7. The method according to claim 2, wherein the first transmission module comprises at least one first driving member and two first traction bodies, the second transmission module comprises at least one second driving member and two second traction bodies, the first traction bodies can drive the first opening and closing piece to move under the action of the first driving member, and the second traction bodies can drive the second opening and closing piece to move under the action of the second driving member;

The controlling the corresponding movement of the first transmission module according to the target clamping force information of the first opening and closing piece comprises the following steps:

acquiring target tension information of the first traction body according to the target clamping force information of the first opening and closing piece;

controlling the first driving piece to perform corresponding movement according to the target tension information of the first traction body;

the controlling the corresponding movement of the second transmission module according to the target clamping force information of the second opening and closing piece comprises the following steps:

acquiring target tension information of the second traction body according to the target clamping force information of the second opening and closing piece;

and controlling the second driving piece to perform corresponding movement according to the target tension information of the second traction body.

8. The method of claim 7, wherein controlling the first driver to perform a corresponding movement based on the target tension information of the first traction body comprises:

acquiring target tension deviation information of the first traction body according to the target tension information of the first traction body and the current tension information of the first traction body;

calculating target position deviation information of the first driving piece according to the target tension deviation information of the first traction body;

Controlling the first driving piece to perform corresponding movement according to the target position deviation information of the first driving piece;

and controlling the second driving piece to perform corresponding movement according to the target tension information of the second traction body, wherein the method comprises the following steps:

acquiring target tension deviation information of the second traction body according to the target tension information of the second traction body and the current tension information of the second traction body;

calculating target position deviation information of the second driving piece according to the target tension deviation information of the second traction body;

and controlling the second driving piece to perform corresponding movement according to the target position deviation information of the second driving piece.

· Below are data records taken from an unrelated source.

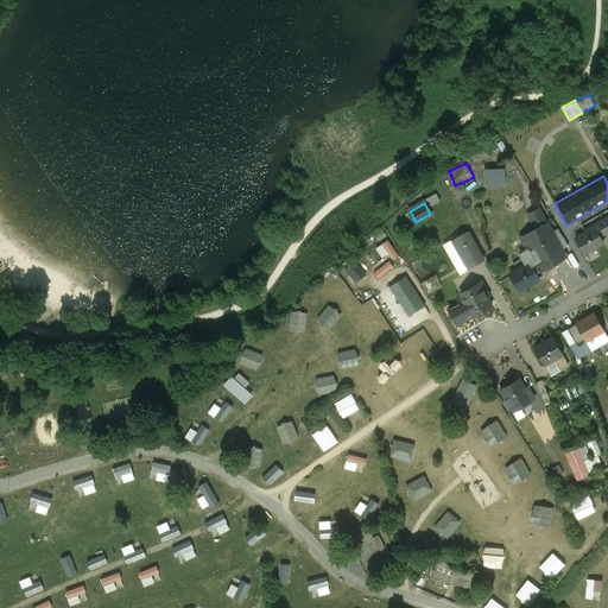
[(586,233),(576,239),(584,253),(602,242),(600,236),(607,232),(607,216),(584,230),(586,233)]
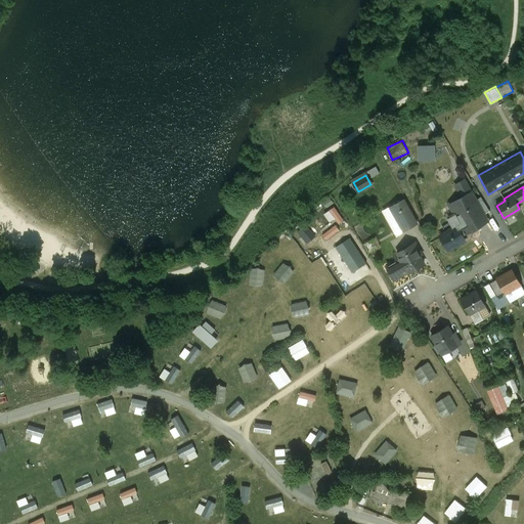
[(454,220),(457,225),(471,217),(473,221),(475,219),(467,206),(475,201),(471,192),(449,205),(455,216),(454,220)]
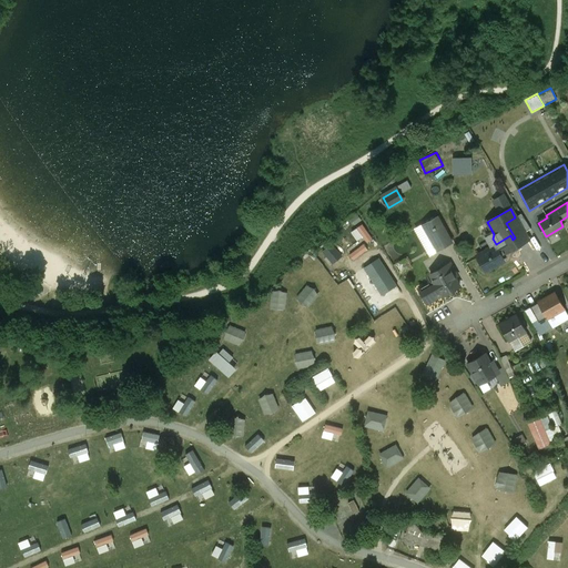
[(506,223),(515,237),(530,229),(521,213),(515,217),(506,223)]
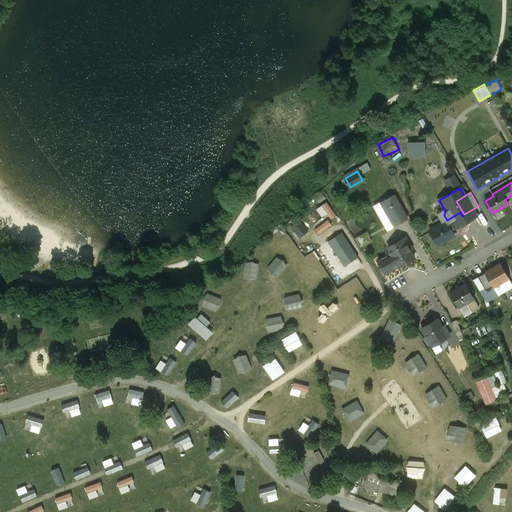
[(394,195),(374,206),(388,230),(407,219),(394,195)]
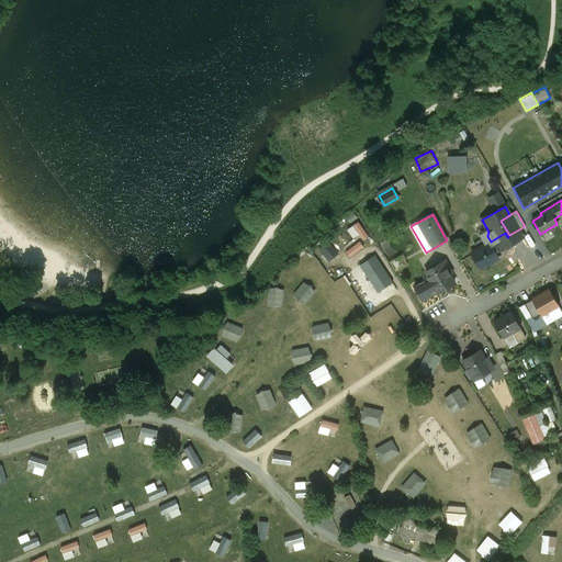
[(482,249),(473,254),(481,268),(497,258),(495,253),(510,244),(507,237),(505,233),(491,242),(481,247),(482,249)]
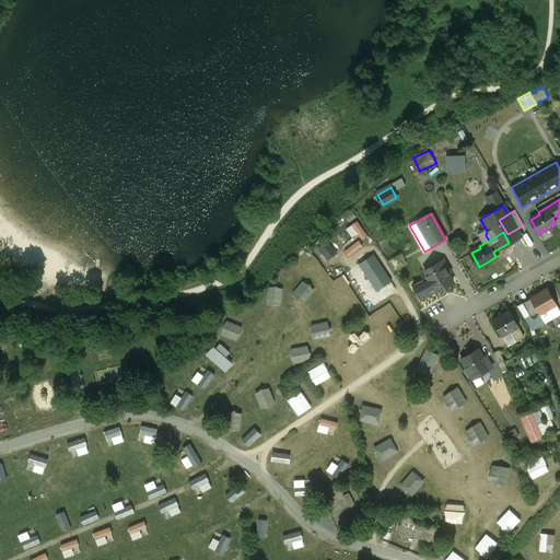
[(308,258),(302,264),(313,278),(319,272),(308,258)]
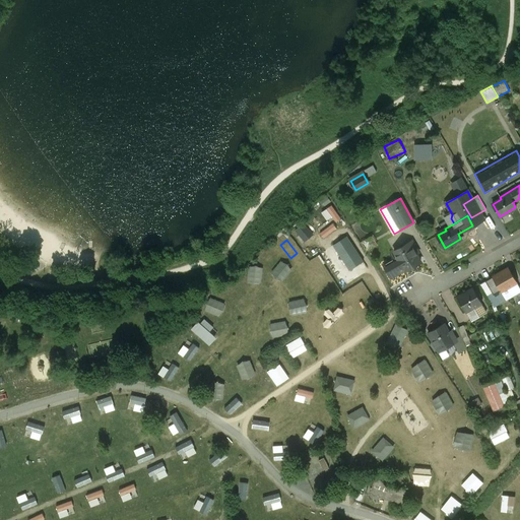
[(393,251),(396,257),(404,270),(420,262),(416,254),(418,252),(412,241),(393,251)]
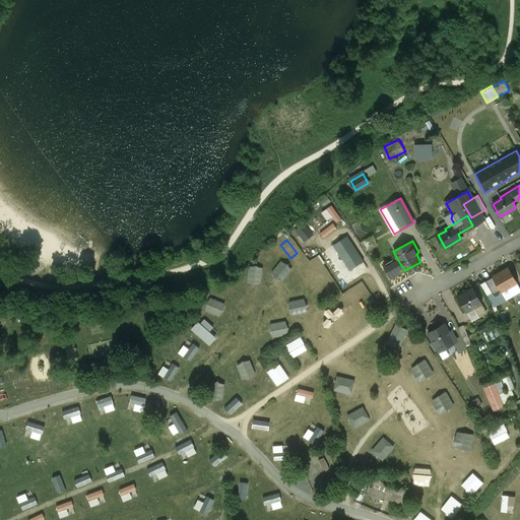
[(396,257),(383,264),(391,277),(404,270),(396,257)]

9. The method according to claim 1, wherein if the clamping force is not maintained, the command position information of the first and second open/close pieces is updated in real time according to the received new operation command, and the first and second open/close pieces are controlled to perform the corresponding movement according to the updated command position information.

10. A robotic system comprising a communicatively coupled robot and a controller, the robot comprising at least one robotic arm, a gripping instrument mounted at a distal end of the robotic arm, a transmission in the gripping instrument communicatively coupled to the controller, the controller configured to implement the gripping force control method of the gripping instrument of any one of claims 1-9.

11. The robotic system of claim 10, further comprising a display device communicatively coupled to the controller, the display device configured to display a control procedure of the clamping force.

12. An electronic device comprising a processor and a memory, the memory having stored thereon a computer program which, when executed by the processor, implements the clamping force control method of the clamping instrument of any of claims 1 to 9.

13. A readable storage medium, characterized in that the readable storage medium has stored therein a computer program which, when executed by a processor, implements the clamping force control method of the clamping instrument of any one of claims 1 to 9.